Verfahrensbeistand
Während unseres Einsatzes in den Hilfen zur Erziehung wird immer wieder deutlich, dass es wichtig ist, Kinder in schwierigen Lebenssituationen zu begleiten, da sie das schwächste Glied in belasteten Familien sind. Aufgrund unserer Erfahrungen bieten wir uns als verlässliche und adäquate Partner an.
Als Verfahrensbeistand sehen wir uns als „Anwalt“ des Kindes bzw. Jugendlichen.

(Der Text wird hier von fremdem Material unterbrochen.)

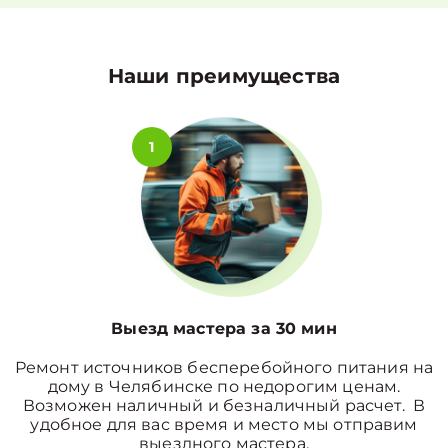
Наши преимущества
1
Выезд мастера за 30 мин
Ремонт источников бесперебойного питания на
дому в Челябинске по недорогим ценам.
Возможен наличный и безналичный расчет. В
удобное для вас время и место мы отправим
выездного мастера.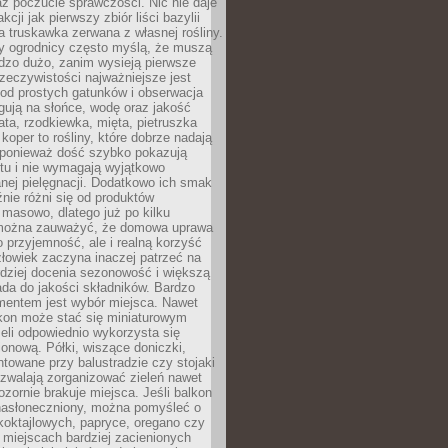
az poczucie sprawczości. Nic nie daje
akcji jak pierwszy zbiór liści bazylii
a truskawka zerwana z własnej rośliny.
y ogrodnicy często myślą, że muszą
dzo dużo, zanim wysieją pierwsze
zeczywistości najważniejsze jest
od prostych gatunków i obserwacja
agują na słońce, wodę oraz jakość
ata, rzodkiewka, mięta, pietruszka
koper to rośliny, które dobrze nadają
, ponieważ dość szybko pokazują
tu i nie wymagają wyjątkowo
nej pielęgnacji. Dodatkowo ich smak
nie różni się od produktów
masowo, dlatego już po kilku
można zauważyć, że domowa uprawa
ko przyjemność, ale i realną korzyść
złowiek zaczyna inaczej patrzeć na
rdziej docenia sezonowość i większą
da do jakości składników. Bardzo
entem jest wybór miejsca. Nawet
lkon może stać się miniaturowym
eli odpowiednio wykorzysta się
ionową. Półki, wiszące doniczki,
towane przy balustradzie czy stojaki
ozwalają zorganizować zieleń nawet
ozornie brakuje miejsca. Jeśli balkon
 nasłoneczniony, można pomyśleć o
koktajlowych, papryce, oregano czy
miejscach bardziej zacienionych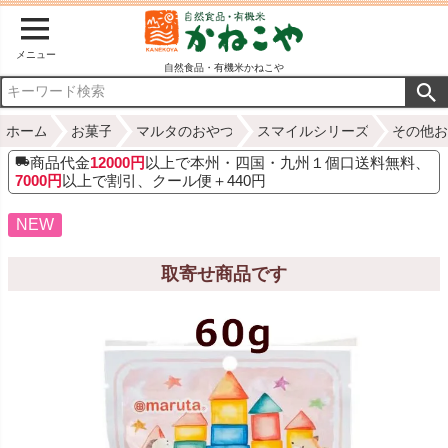
メニュー
自然食品・有機米かねこや
ホーム
お菓子
マルタのおやつ
スマイルシリーズ
その他お
商品代金
12000円
以上で本州・四国・九州１個口送料無料、
7000円
以上で割引、クール便＋440円
NEW
取寄せ商品です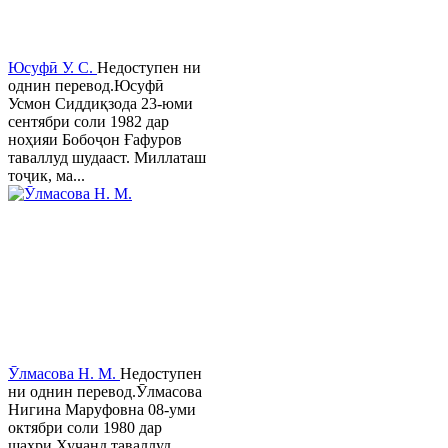
Юсуфӣ У. C.
Недоступен ни
однин перевод.Юсуфӣ
Усмон Сиддиқзода 23-юми
сентябри соли 1982 дар
ноҳияи Бобоҷон Ғафуров
таваллуд шудааст. Миллаташ
тоҷик, ма...
Ӯлмасова Н. М.
Недоступен
ни однин перевод.Ӯлмасова
Нигина Маруфовна 08-уми
октябри соли 1980 дар
шаҳри Хуҷанд таваллуд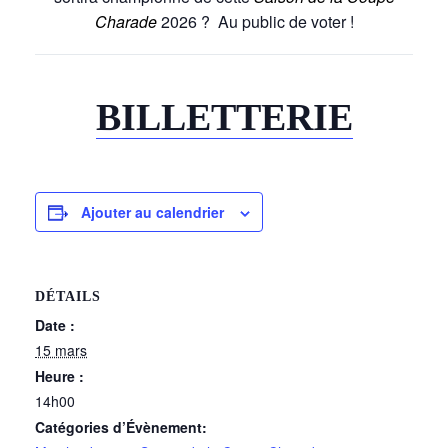
Charade
2026 ? Au public de voter !
BILLETTERIE
Ajouter au calendrier
DÉTAILS
Date :
15 mars
Heure :
14h00
Catégories d’Évènement:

Im Rahmen dieser Tätigkeit werden wir die eigenständigen Interessen des betroffenen Kindes oder Jugendlichen in das entsprechende familiengerichtliche Verfahren einbringen. Unter der Berücksichtigung seiner individuellen Entwicklung helfen wir dem Kind/ Jugendlichen dabei, seine subjektiven Wünsche und Interessen zu erkennen und zu entwickeln. Diese werden dann in entsprechender Form dem Gericht mitgeteilt.
Leistungen
Für folgende gesetzlich festgelegten Grundleistungen stehen wir im Rahmen des Verfahrensbeistandes zur Verfügung:
- Feststellen der subjektiven Interessen und Wünsche des Kindes/Jugendlichen; Analyse, ob diese mit dem Kindeswohl vereinbar sind
- Mitteilung dieser sowie Stellungnahme bei Gericht in geeigneter Form
- Information des Kindes/Jugendlichen entsprechend seiner Entwicklung über den Gegenstand, den Ablauf, den möglichen und später folgenden tatsächlichen Ausgang der Verhandlung
- Vorbereitung des Kindes/Jugendlichen auf Gerichtstermine/ Anhörungen und die Begleitung dorthin
- Prüfen von Alternativen bei einer vorgesehenen freiheitsentziehenden Maßnahme
Dabei orientieren wir uns am individuellen Entwicklungsstand des Kindes bzw. Jugendlichen und gehen entsprechend behutsam, vertraulich und respektvoll vor.
Ergibt sich darüber hinaus die Notwendigkeit von Kontakten mit den Eltern und weiteren Bezugspersonen des Kindes/Jugendlichen, werden wir diese gesondert beantragen. So ist es uns möglich, an einer einvernehmlichen Regelung zwischen den Beteiligten mitzuwirken.
Gespräche mit Bezugspersonen sind uns auch besonders bei jüngeren Kindern mit gering ausgebildetem Sprachverständnis wichtig. Nur so können die Interessen des Kindes sowie auch eine mögliche Kindeswohlgefährdung eingeschätzt werden.